Within 4–10 d at 25 ± 1°C, all sampled pupae have advanced to the transitional stage II exhibiting light orange pigmentation of composite eyes. After 12 d in 25°C, 60% of the sampled population has developed to stage III (appearance of ocelli). Pupae sampled after 20 d at room temperature were found to pertain to stages II, V, and VI (Fig. 2). It is worth mentioning that at this point, most of the pupae were at the final stage of pharate adult with a significant percentage (almost 30%) still remaining at the transitional morphological stage II, while no pupae were classified at stages III and IV (Fig. 3). Lately, it has been confirmed that a rather high percentage (15–90% depending on biotype and treatment) of R. cerasi pupae remains in diapause for >1 yr (prolonged diapause; Moraiti et al. 2012). Our results are in agreement with this finding and provide insights on morphological alterations of overlaying dormant pupae. Pupae at developmental stage II enter a sensitive phase where high temperature can stimulate morphogenesis and development. Prolonged exposure to chilling may initiate a second cycle of dormancy in a proportion of individuals resulting in overlaying pupae (Moraiti et al. 2014). Therefore, it seems that a proportion of pupae at stage II can still follow an alternative path and “return” in dormancy exhibiting plastic response to environmental cues. Initiation of eye pigmentation, which is the sole morphological alteration observed at stage II, may precede the pupa-adult apolysis. In addition, contrary to our expectations, all pupae (n = 20) undergoing diapause for a second period have been classified to developmental stage I when dissected during the chilling period of the second “winter period.”
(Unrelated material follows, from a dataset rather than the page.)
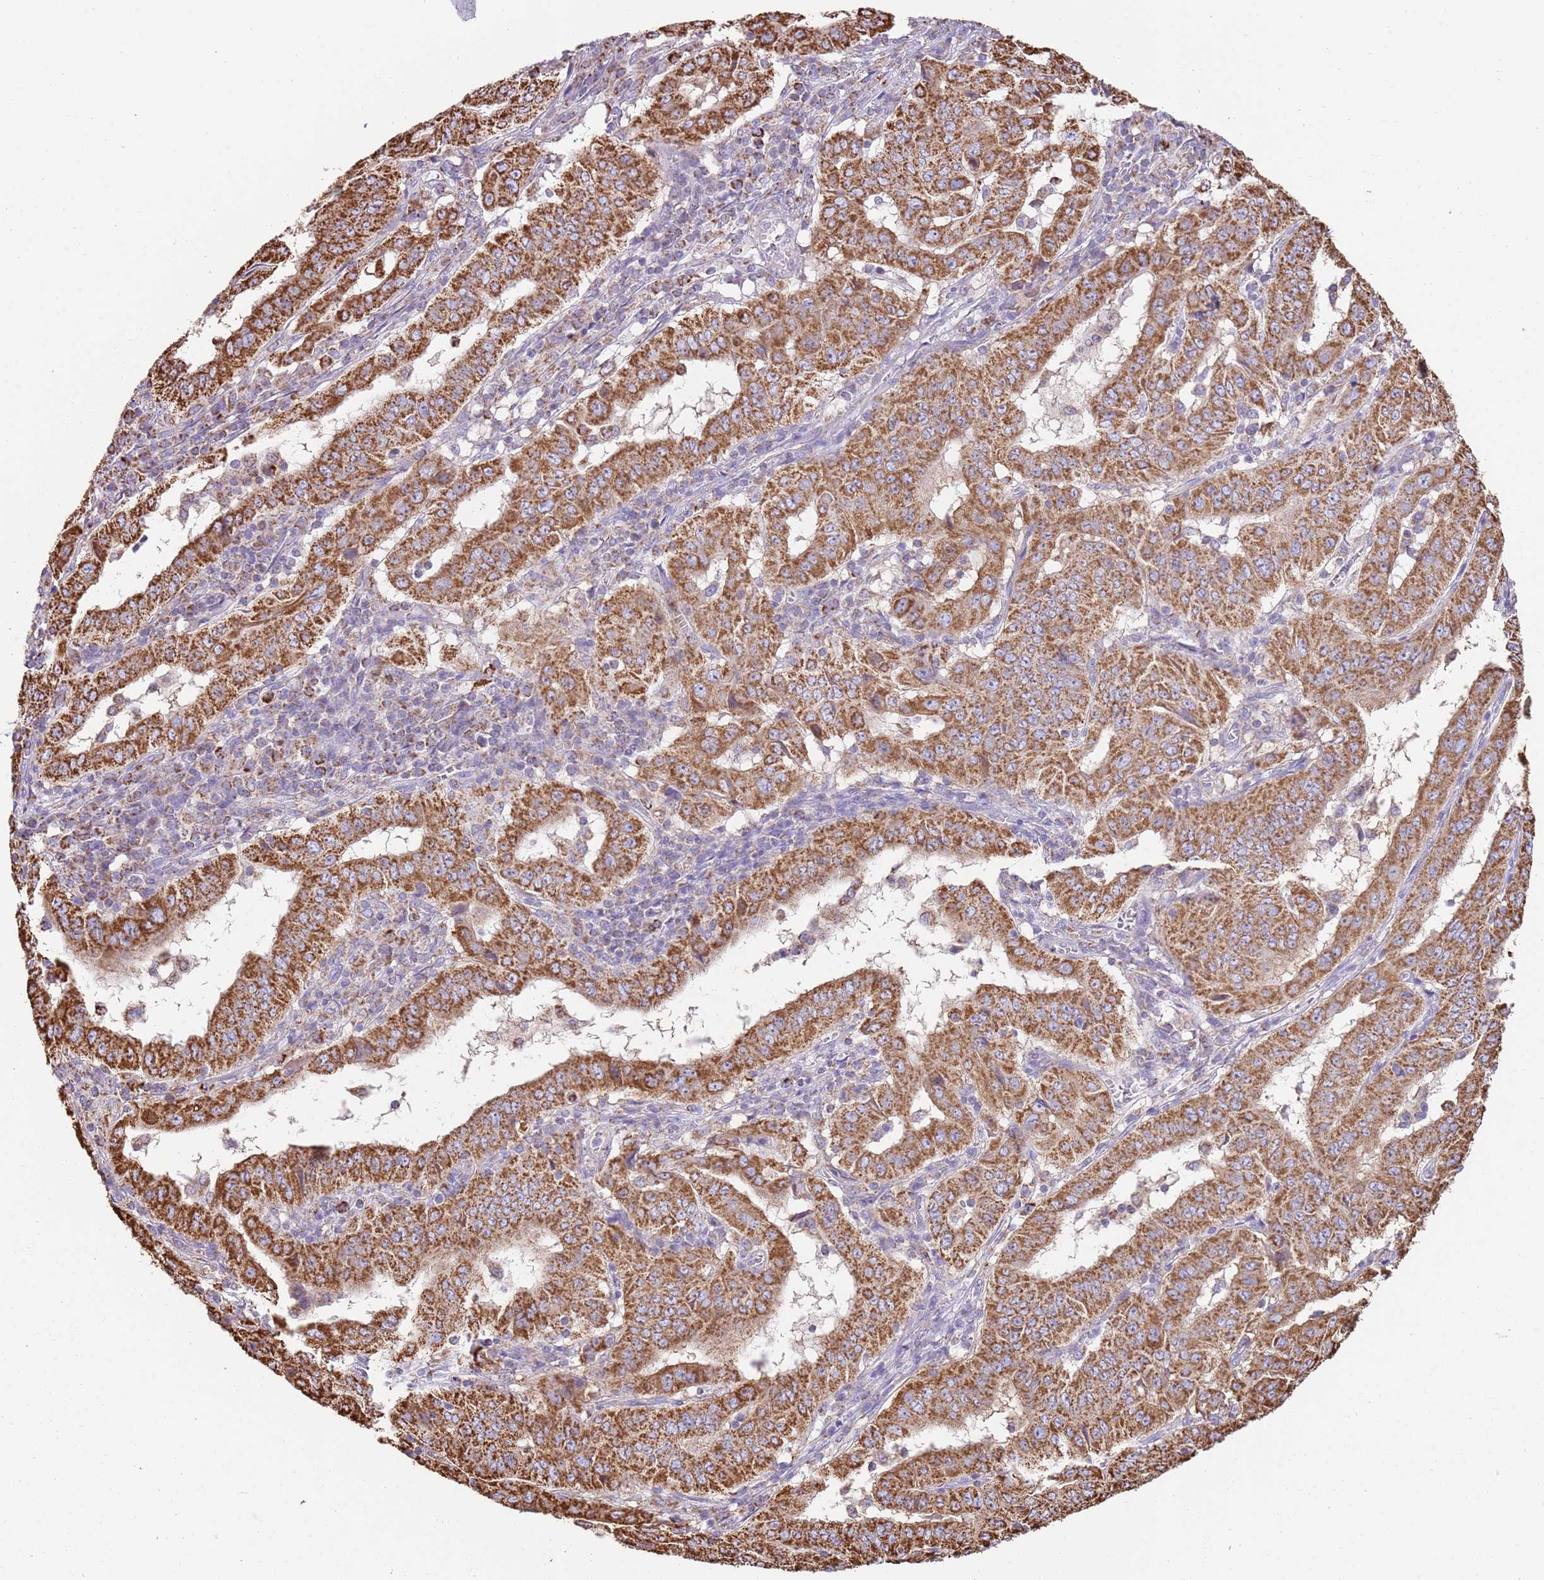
{"staining": {"intensity": "strong", "quantity": ">75%", "location": "cytoplasmic/membranous"}, "tissue": "pancreatic cancer", "cell_type": "Tumor cells", "image_type": "cancer", "snomed": [{"axis": "morphology", "description": "Adenocarcinoma, NOS"}, {"axis": "topography", "description": "Pancreas"}], "caption": "Brown immunohistochemical staining in pancreatic adenocarcinoma displays strong cytoplasmic/membranous positivity in about >75% of tumor cells.", "gene": "TTLL1", "patient": {"sex": "male", "age": 63}}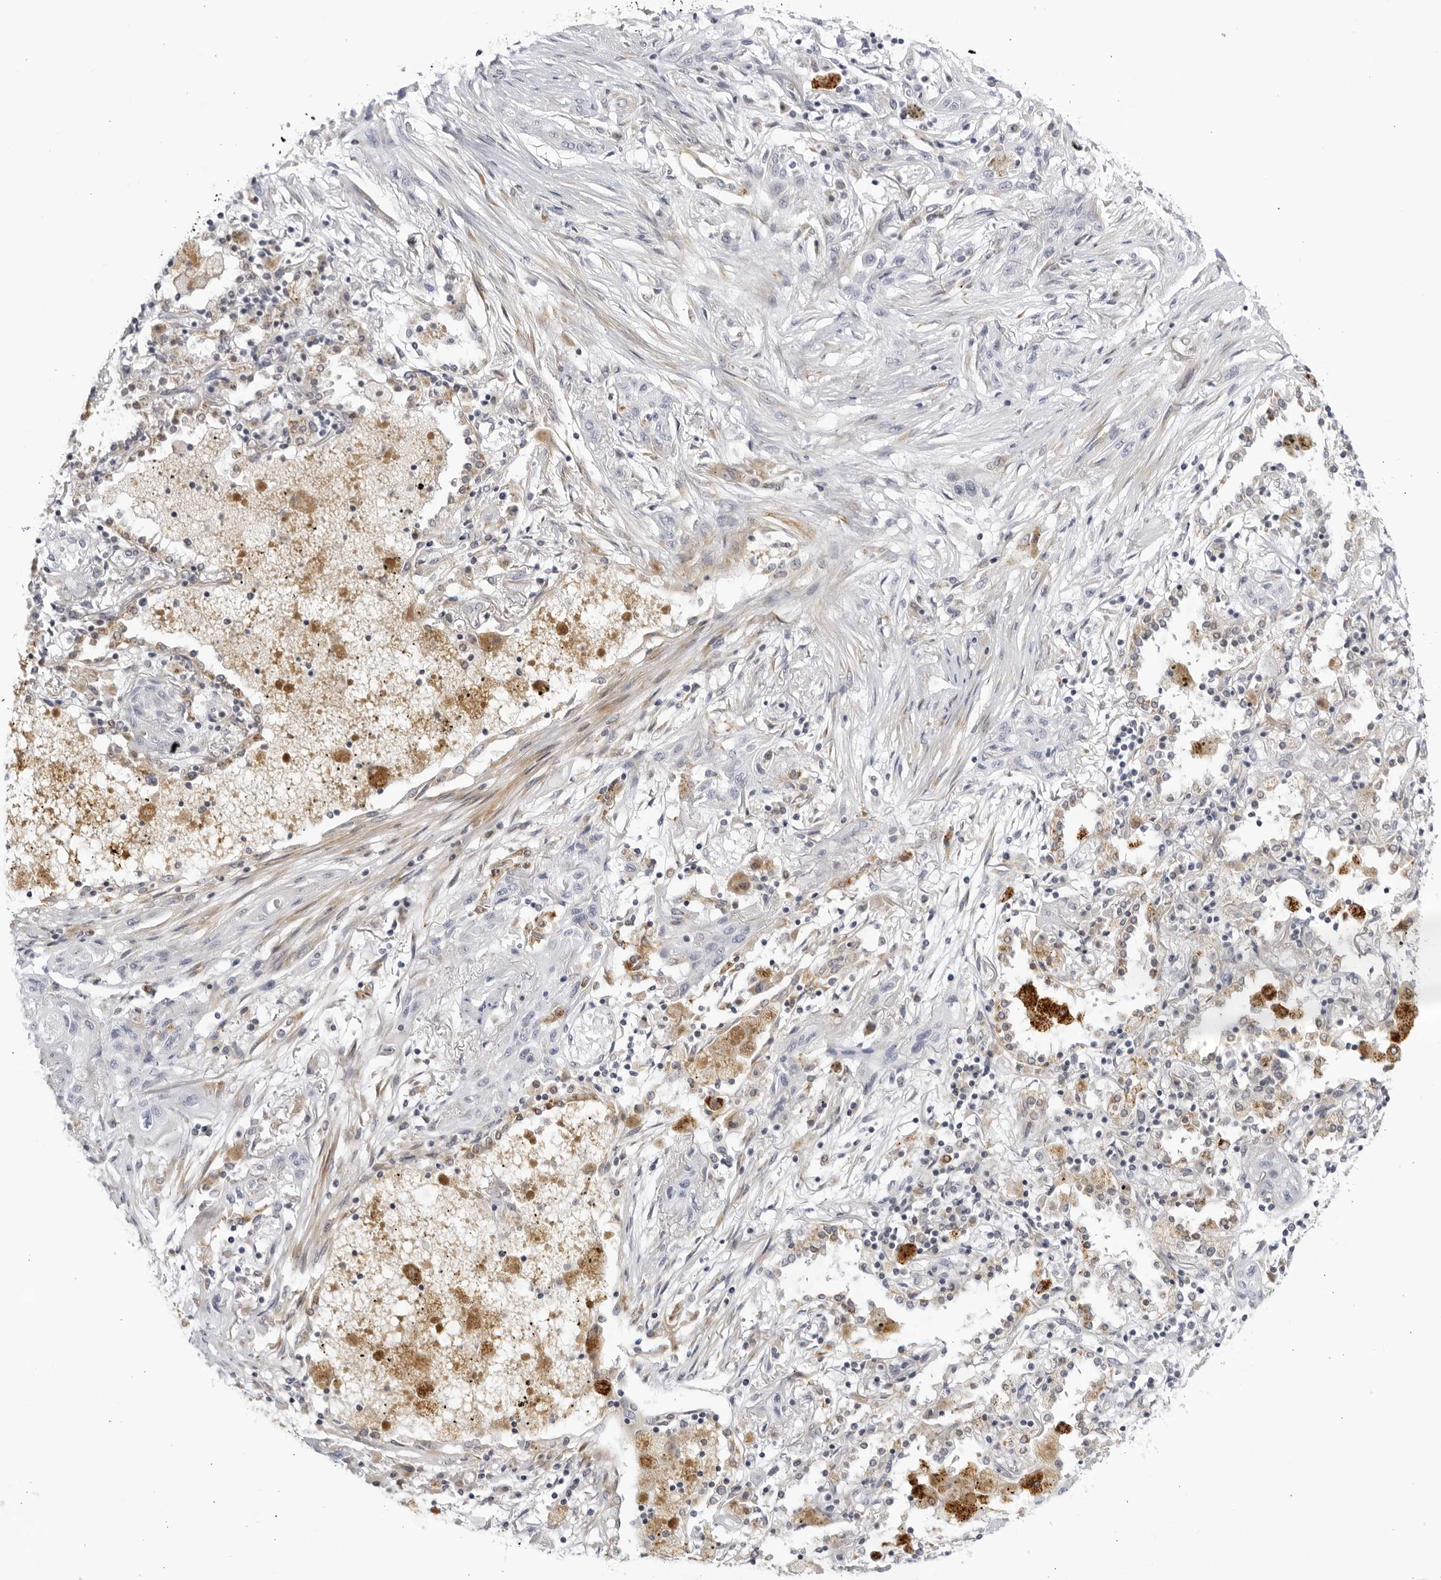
{"staining": {"intensity": "negative", "quantity": "none", "location": "none"}, "tissue": "lung cancer", "cell_type": "Tumor cells", "image_type": "cancer", "snomed": [{"axis": "morphology", "description": "Squamous cell carcinoma, NOS"}, {"axis": "topography", "description": "Lung"}], "caption": "A histopathology image of squamous cell carcinoma (lung) stained for a protein displays no brown staining in tumor cells. The staining is performed using DAB (3,3'-diaminobenzidine) brown chromogen with nuclei counter-stained in using hematoxylin.", "gene": "CNBD1", "patient": {"sex": "female", "age": 47}}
It seems that the transitional stage II is a reversible dynamic condition that enables pupae to follow two radically opposite developmental directions (Fig. 4). Whether the initiation of the composite eye pigmentation is the morphology key indicator of diapause termination per se needs to be defined in future studies. Earlier studies suggest that several metabolic paths of energetic metabolites (glycogen-polyols) are reversible and are affected by external stimuli during the dynamic state of diapause (Hahn and Denlinger 2007, Papanastasiou et al. 2011). Pupae morphology could also respond to environmental or to metabolic stimuli with a narrow range of oscillation between two morphological stages being possible. Dormant pupae may become receptive to diapause-terminating environmental cues for a particular time window with the ability to become refractory again if the cues are not received. However, despite the evidences given above, this is a first approach of describing the pupal developmental stages of R. cerasi and especially the overlaying ones. Additional data and in-depth studies should be initiated to define the relationship of the light eye pigmentation with pupae-pharate adult apolysis, diapause termination, and prolonged dormancy. Future studies should enrich the present data with the morphology of pupae throughout the diapausing chilling period, as well as with information regarding the combination of cold or warm period that leads to a prolonged dormancy. Possible genetic differentiations of individuals that diapause for one or two seasons could also enlighten the present findings.